-- Circuit design text data --
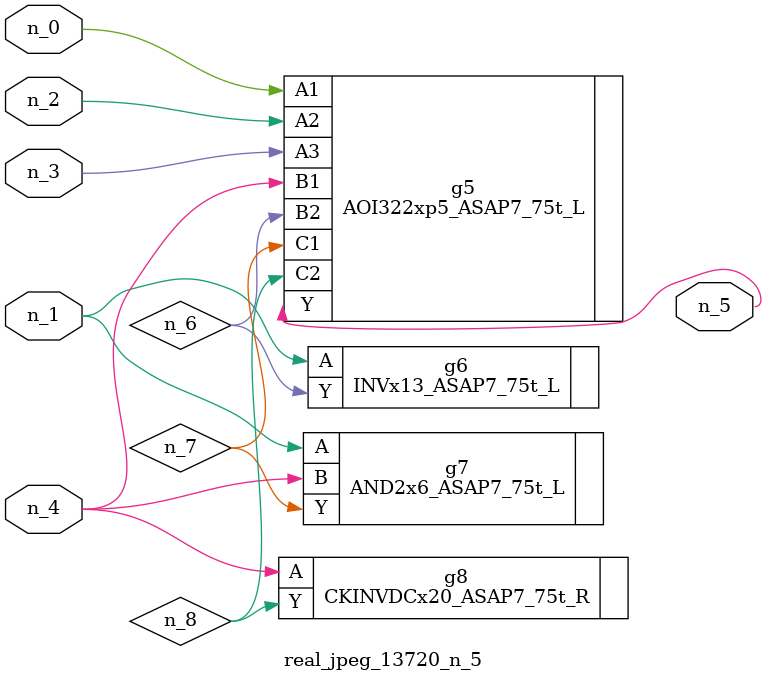
<source format=v>
module real_jpeg_13720_n_5 (n_4, n_0, n_1, n_2, n_3, n_5);

input n_4;
input n_0;
input n_1;
input n_2;
input n_3;

output n_5;

wire n_8;
wire n_6;
wire n_7;

AOI322xp5_ASAP7_75t_L g5 ( 
.A1(n_0),
.A2(n_2),
.A3(n_3),
.B1(n_4),
.B2(n_6),
.C1(n_7),
.C2(n_8),
.Y(n_5)
);

INVx13_ASAP7_75t_L g6 ( 
.A(n_1),
.Y(n_6)
);

AND2x6_ASAP7_75t_L g7 ( 
.A(n_1),
.B(n_4),
.Y(n_7)
);

CKINVDCx20_ASAP7_75t_R g8 ( 
.A(n_4),
.Y(n_8)
);


endmodule
</source>
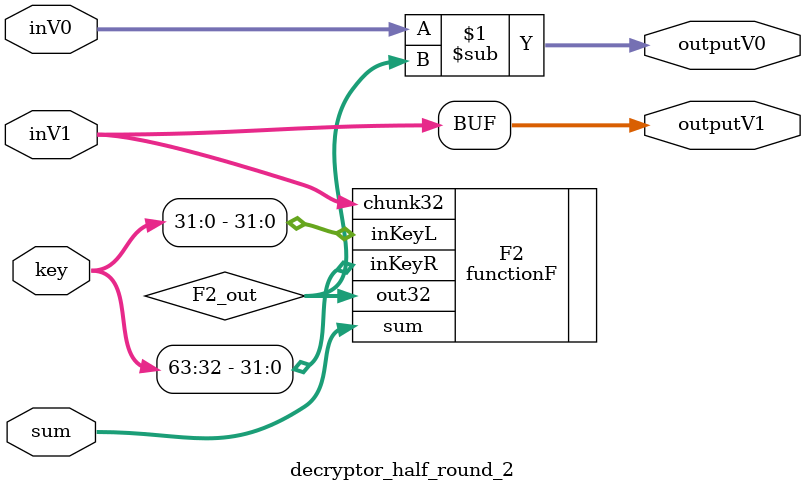
<source format=v>
/*
 * by SYCY_Proj_3
 *
 * Second half of TEA decryptor round
 *
 */
 
module decryptor_half_round_2 (
	input	[127:0]	key,
	input	[ 31:0]	inV0,
					inV1,
					sum,	// suppplied from instantiating module - suitable for encryption or decryption
					
	output	[ 31:0]	outputV0,	// least signifficant bits
					outputV1	// most signifficant bits
);

	wire [31:0]	//F1_out,
				F2_out;
				//outWireV1;
	
/*	
	functionF F1 (
		.inKeyL	(key[ 95:64]),	// k[2]
		.inKeyR	(key[127:96]),	// k[3]
		.sum	(sum),
		.chunk32(inV0),
		.out32	(F1_out)
	);
*/
//	assign outWireV1 = inV1 - F1_out;
	

	functionF F2 (
		.inKeyL		(key[31: 0]),	// k[0]
		.inKeyR		(key[63:32]),	// k[1]
		.sum		(sum),
		.chunk32	(inV1),
		.out32		(F2_out)
	);

	
	assign outputV0 = inV0 - F2_out;
//	assign outputV1 = outWireV1;
	assign outputV1 = inV1;
	
	
	
endmodule

</source>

-- Prompt --
Write the entries out again exactly as they appear, with the pictures omitted.

-- Response below --
<source format=v>
module real_jpeg_13720_n_5 (n_4, n_0, n_1, n_2, n_3, n_5);

input n_4;
input n_0;
input n_1;
input n_2;
input n_3;

output n_5;

wire n_8;
wire n_6;
wire n_7;

AOI322xp5_ASAP7_75t_L g5 ( 
.A1(n_0),
.A2(n_2),
.A3(n_3),
.B1(n_4),
.B2(n_6),
.C1(n_7),
.C2(n_8),
.Y(n_5)
);

INVx13_ASAP7_75t_L g6 ( 
.A(n_1),
.Y(n_6)
);

AND2x6_ASAP7_75t_L g7 ( 
.A(n_1),
.B(n_4),
.Y(n_7)
);

CKINVDCx20_ASAP7_75t_R g8 ( 
.A(n_4),
.Y(n_8)
);


endmodule
</source>
<source format=v>
/*
 * by SYCY_Proj_3
 *
 * Second half of TEA decryptor round
 *
 */
 
module decryptor_half_round_2 (
	input	[127:0]	key,
	input	[ 31:0]	inV0,
					inV1,
					sum,	// suppplied from instantiating module - suitable for encryption or decryption
					
	output	[ 31:0]	outputV0,	// least signifficant bits
					outputV1	// most signifficant bits
);

	wire [31:0]	//F1_out,
				F2_out;
				//outWireV1;
	
/*	
	functionF F1 (
		.inKeyL	(key[ 95:64]),	// k[2]
		.inKeyR	(key[127:96]),	// k[3]
		.sum	(sum),
		.chunk32(inV0),
		.out32	(F1_out)
	);
*/
//	assign outWireV1 = inV1 - F1_out;
	

	functionF F2 (
		.inKeyL		(key[31: 0]),	// k[0]
		.inKeyR		(key[63:32]),	// k[1]
		.sum		(sum),
		.chunk32	(inV1),
		.out32		(F2_out)
	);

	
	assign outputV0 = inV0 - F2_out;
//	assign outputV1 = outWireV1;
	assign outputV1 = inV1;
	
	
	
endmodule

</source>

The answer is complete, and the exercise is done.